*Exercise requirements:* Among the entries below, find the lines that hold the word "could" and report them.

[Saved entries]
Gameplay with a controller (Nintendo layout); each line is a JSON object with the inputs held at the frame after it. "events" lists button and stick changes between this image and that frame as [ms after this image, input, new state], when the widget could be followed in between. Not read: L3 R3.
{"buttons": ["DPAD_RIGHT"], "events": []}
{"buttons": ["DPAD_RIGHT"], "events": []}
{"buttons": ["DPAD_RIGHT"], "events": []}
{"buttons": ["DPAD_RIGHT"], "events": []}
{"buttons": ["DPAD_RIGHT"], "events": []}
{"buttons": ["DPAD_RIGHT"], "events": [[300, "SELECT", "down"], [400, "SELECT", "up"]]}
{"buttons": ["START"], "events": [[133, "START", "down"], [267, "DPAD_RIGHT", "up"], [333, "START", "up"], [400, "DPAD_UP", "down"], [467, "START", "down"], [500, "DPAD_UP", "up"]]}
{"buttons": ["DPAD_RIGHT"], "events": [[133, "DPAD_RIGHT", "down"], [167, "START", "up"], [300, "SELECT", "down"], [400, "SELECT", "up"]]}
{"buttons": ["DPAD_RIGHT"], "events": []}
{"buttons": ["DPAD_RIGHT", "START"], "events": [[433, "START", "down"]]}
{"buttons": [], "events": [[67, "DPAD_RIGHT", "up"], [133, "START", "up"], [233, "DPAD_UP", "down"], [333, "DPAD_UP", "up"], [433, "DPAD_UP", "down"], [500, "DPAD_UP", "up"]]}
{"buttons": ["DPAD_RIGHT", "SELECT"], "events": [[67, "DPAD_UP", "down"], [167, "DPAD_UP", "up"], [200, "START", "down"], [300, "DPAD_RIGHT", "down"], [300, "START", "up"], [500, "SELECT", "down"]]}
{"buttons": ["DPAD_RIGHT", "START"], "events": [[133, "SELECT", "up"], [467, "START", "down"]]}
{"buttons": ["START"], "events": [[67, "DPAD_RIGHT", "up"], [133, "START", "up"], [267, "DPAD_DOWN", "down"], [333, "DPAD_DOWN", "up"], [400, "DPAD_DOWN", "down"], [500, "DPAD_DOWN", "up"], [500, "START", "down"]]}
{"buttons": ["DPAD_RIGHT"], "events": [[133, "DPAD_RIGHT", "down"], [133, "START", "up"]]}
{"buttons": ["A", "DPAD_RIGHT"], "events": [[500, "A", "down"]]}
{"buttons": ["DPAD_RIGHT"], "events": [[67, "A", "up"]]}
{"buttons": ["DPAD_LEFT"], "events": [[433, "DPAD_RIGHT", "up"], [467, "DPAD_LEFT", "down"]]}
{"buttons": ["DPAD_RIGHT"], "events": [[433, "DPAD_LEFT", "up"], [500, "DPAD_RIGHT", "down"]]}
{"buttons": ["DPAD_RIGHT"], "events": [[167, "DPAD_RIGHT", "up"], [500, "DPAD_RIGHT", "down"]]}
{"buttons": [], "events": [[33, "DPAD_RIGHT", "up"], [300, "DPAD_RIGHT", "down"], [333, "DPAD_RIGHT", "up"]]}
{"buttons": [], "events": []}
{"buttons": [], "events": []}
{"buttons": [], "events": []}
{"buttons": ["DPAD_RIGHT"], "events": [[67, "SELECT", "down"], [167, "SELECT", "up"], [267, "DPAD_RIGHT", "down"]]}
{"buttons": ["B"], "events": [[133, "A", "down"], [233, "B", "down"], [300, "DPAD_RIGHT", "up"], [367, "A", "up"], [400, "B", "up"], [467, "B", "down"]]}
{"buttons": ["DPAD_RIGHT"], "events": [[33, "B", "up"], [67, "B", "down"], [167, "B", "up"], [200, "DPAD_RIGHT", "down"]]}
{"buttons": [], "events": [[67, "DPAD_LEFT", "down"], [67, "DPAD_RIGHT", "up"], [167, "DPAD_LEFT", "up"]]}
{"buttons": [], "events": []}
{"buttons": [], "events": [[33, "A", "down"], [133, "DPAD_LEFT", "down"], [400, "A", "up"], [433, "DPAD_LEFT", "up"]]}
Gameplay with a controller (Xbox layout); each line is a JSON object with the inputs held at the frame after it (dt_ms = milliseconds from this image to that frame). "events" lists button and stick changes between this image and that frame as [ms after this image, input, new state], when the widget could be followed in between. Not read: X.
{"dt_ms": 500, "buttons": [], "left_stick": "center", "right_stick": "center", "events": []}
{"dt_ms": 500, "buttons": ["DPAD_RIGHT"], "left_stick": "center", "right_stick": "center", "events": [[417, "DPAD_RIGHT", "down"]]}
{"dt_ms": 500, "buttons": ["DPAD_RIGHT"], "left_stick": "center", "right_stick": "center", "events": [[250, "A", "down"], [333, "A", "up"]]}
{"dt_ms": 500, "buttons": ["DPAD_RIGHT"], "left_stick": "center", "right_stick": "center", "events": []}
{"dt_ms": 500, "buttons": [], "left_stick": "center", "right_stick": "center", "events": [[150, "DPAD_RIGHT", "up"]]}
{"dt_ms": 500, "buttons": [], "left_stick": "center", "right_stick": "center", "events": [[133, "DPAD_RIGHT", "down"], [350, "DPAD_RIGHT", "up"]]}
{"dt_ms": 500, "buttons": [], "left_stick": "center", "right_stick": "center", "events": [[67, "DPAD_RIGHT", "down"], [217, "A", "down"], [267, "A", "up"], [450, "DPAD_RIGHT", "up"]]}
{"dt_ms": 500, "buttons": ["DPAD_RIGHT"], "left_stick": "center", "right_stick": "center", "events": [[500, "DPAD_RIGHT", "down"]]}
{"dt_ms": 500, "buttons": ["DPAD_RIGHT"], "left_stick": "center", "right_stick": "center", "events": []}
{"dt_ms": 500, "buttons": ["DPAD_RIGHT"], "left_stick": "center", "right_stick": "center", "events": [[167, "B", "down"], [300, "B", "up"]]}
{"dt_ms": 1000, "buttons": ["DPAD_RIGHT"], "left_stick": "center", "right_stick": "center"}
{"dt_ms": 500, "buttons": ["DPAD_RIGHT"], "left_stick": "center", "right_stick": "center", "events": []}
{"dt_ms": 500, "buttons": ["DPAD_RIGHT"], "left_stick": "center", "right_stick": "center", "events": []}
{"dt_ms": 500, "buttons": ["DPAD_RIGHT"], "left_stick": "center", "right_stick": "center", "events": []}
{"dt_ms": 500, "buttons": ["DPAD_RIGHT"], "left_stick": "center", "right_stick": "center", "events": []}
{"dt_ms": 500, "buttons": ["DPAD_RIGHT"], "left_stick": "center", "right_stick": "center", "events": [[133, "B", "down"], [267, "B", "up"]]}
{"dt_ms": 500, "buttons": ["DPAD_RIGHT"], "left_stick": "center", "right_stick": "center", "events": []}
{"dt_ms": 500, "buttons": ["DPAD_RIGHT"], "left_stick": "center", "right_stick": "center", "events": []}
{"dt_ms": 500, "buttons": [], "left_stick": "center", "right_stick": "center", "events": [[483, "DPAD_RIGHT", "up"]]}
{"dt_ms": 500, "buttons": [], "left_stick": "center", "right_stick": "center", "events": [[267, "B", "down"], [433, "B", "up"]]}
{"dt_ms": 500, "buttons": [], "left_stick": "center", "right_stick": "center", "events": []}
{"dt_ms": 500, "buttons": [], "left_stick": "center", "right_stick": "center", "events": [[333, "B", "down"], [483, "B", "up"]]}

*Response to this exercise:*
Gameplay with a controller (Nintendo layout); each line is a JSON object with the inputs held at the frame after it. "events" lists button and stick changes between this image and that frame as [ms after this image, input, new state], when the widget could be followed in between. Not read: L3 R3.
Gameplay with a controller (Xbox layout); each line is a JSON object with the inputs held at the frame after it (dt_ms = milliseconds from this image to that frame). "events" lists button and stick changes between this image and that frame as [ms after this image, input, new state], when the widget could be followed in between. Not read: X.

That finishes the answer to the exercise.